= AJR Refugee Voices Testimony Archive =

Jewish history archive

AJR Refugee Voices Testimony Archive is the oral history collection of The Association of Jewish Refugees (AJR). It contains 300+ oral history video interviews with Jewish survivors of National Socialism living in the United Kingdom.

== Description ==
===Origin and interviewees===
The archive contains a total of 450 hours of interviews with more than 300 interviewees. The project was commissioned by The Association of Jewish Refugees in 2003 and was founded by Dr Anthony Grenville and Dr Bea Lewkowicz. Today it is run by its director, Dr Bea Lewkowicz. The interviews mainly involved people who had not yet been interviewed or had only rarely been interviewed as part of other projects. The interviews are conducted in English.

Most of the interviewees are themselves members of the AJR. Most of them were born in Germany and Austria, and immigrated to Great Britain during or after the National Socialist era. In addition to life in Nazi Germany and in the countries occupied by Germany, the interviews particularly describe experiences of migration and exile. The interviewees talk about escape attempts and the Kindertransport, separation from family members, arriving in a foreign country and learning a new language, living with memories of home and family, and coping with everyday life in Great Britain during and after the war. The interviews particularly focus on reports about experiences of emigration and integration into British society.

The Archive contains interviews with many prominent refugees and their descendants, including the parents of Daniel Finkelstein, who cited the Archive as a key resource for his book about his family.

===Intended use and format===
The archive is specifically designed for use in education and research. The video interviews are fully transcribed, with the transcriptions being provided with a time code that makes it easy to find the corresponding points in the video recordings and vice versa. In addition, a database contains biographical information on the interviewees, which is structured in 44 different categories, such as place of birth, profession, migration route and concentration camp. There is also a summary for each interview, and still images showing photos of family members, acquaintances and friends as well as other relevant objects and documents.

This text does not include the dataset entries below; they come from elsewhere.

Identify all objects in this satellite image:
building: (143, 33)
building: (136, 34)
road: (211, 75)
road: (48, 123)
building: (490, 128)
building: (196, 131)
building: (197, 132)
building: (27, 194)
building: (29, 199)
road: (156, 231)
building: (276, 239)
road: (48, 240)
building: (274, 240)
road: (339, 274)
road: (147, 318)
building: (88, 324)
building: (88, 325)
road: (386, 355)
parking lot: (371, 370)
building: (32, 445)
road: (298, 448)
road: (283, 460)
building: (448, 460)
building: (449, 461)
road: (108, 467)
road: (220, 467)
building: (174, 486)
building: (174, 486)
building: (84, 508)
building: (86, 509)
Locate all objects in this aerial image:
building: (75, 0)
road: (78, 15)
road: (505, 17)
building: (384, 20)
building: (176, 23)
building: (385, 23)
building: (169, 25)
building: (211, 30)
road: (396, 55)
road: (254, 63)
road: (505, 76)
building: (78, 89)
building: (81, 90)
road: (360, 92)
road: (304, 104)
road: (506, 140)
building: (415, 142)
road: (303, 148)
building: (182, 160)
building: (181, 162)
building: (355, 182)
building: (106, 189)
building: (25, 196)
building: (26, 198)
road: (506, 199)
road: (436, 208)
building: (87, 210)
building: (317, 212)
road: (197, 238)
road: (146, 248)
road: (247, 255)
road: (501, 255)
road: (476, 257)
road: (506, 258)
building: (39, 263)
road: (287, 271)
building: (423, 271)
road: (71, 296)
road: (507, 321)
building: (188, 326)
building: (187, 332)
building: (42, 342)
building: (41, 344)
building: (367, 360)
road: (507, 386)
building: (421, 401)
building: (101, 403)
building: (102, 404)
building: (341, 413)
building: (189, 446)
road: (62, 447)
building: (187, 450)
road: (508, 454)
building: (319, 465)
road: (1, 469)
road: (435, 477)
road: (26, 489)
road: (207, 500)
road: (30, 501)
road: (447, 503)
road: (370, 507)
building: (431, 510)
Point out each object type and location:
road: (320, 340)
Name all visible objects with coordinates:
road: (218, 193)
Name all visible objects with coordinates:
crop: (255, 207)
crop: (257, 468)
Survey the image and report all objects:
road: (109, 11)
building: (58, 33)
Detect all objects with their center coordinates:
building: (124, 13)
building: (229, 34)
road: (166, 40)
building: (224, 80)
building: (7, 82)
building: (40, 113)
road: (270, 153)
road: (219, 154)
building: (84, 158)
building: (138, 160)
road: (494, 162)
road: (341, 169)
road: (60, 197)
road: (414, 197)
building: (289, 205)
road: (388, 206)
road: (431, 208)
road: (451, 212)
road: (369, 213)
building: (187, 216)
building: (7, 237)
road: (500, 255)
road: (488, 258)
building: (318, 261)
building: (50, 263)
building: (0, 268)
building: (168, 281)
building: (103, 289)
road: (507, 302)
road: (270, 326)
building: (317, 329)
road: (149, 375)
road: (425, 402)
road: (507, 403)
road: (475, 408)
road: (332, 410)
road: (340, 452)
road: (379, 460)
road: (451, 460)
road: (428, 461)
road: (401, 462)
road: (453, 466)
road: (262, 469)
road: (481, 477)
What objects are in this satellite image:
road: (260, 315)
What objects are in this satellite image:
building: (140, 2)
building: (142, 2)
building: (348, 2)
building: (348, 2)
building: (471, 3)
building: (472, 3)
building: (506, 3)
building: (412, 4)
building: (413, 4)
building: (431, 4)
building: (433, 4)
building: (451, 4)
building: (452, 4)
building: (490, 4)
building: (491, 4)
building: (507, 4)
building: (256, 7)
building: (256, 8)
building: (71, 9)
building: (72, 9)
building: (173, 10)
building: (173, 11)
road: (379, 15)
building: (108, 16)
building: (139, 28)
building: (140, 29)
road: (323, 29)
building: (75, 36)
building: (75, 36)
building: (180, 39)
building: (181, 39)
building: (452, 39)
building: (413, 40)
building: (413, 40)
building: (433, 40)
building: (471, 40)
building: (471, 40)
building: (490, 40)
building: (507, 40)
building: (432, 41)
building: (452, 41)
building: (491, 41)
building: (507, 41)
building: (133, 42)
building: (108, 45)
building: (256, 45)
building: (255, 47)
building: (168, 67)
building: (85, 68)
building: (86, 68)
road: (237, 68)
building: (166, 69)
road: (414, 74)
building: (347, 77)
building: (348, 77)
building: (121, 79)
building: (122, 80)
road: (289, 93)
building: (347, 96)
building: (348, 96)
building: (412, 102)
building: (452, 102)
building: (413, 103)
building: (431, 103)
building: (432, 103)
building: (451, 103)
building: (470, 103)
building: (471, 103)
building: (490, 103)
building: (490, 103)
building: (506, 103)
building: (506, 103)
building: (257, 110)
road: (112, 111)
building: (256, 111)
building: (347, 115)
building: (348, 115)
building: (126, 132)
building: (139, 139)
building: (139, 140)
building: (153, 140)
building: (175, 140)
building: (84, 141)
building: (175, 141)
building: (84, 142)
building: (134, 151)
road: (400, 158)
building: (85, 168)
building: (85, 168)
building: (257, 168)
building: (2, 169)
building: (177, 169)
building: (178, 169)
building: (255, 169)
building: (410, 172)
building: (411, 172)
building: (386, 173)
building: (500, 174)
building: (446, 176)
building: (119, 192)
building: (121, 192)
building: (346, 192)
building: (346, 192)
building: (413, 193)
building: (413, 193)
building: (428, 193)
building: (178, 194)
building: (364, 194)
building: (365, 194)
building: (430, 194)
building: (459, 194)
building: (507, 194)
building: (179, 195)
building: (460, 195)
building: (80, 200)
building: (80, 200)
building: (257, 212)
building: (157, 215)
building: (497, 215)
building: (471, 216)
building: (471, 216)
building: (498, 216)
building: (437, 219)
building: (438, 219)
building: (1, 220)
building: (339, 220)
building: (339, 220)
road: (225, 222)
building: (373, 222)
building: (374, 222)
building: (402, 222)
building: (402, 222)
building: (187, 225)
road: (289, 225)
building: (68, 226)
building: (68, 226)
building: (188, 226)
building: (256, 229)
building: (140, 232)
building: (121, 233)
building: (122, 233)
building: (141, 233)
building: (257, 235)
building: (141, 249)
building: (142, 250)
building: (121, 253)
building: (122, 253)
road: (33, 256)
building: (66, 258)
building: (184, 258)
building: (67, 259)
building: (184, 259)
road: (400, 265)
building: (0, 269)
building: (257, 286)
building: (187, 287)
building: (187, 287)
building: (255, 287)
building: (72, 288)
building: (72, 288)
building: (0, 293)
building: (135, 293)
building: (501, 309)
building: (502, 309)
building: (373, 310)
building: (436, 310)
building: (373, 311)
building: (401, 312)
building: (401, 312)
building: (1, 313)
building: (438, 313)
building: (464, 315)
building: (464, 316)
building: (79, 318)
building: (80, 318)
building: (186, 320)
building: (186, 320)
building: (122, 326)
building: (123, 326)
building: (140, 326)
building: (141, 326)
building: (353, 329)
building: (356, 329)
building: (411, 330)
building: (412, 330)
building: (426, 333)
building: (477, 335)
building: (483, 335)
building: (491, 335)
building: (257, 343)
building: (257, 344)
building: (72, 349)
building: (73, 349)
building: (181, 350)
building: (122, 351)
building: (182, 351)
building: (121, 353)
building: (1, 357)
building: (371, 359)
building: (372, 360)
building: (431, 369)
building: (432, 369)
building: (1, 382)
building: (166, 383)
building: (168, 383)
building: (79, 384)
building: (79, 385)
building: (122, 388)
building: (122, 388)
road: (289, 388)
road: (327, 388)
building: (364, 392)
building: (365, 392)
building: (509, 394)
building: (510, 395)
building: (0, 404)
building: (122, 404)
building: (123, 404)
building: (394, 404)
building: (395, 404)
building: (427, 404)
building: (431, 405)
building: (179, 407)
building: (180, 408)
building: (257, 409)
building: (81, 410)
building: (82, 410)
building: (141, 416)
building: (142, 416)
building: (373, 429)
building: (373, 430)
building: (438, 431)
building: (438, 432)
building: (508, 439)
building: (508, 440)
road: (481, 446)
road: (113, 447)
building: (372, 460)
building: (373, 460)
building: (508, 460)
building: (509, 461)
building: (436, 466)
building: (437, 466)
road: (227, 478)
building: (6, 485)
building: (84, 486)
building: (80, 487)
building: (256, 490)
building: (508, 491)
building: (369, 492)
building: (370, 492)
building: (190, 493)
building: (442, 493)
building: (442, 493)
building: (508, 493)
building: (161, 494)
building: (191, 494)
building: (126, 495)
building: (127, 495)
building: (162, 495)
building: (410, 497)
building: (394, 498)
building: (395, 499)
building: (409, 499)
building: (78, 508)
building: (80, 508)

The archive has been used to study how refugee children experience learning new languages after resettlement. Academic Andrea Hammel noted that due to the self-reported nature of the archive, it cannot be considered a holistic representation of the experiences of Jewish refugees.

===Access===
Photos, interview summaries, biographical information and short clips can be accessed via the project's website. Full unedited access to the video interviews and their transcripts is available via the project's institutional partners. These include Wiener Holocaust Library, Mémorial de la Shoah, German Historical Institute London, Freie Universitaet Berlin and Yad Vashem.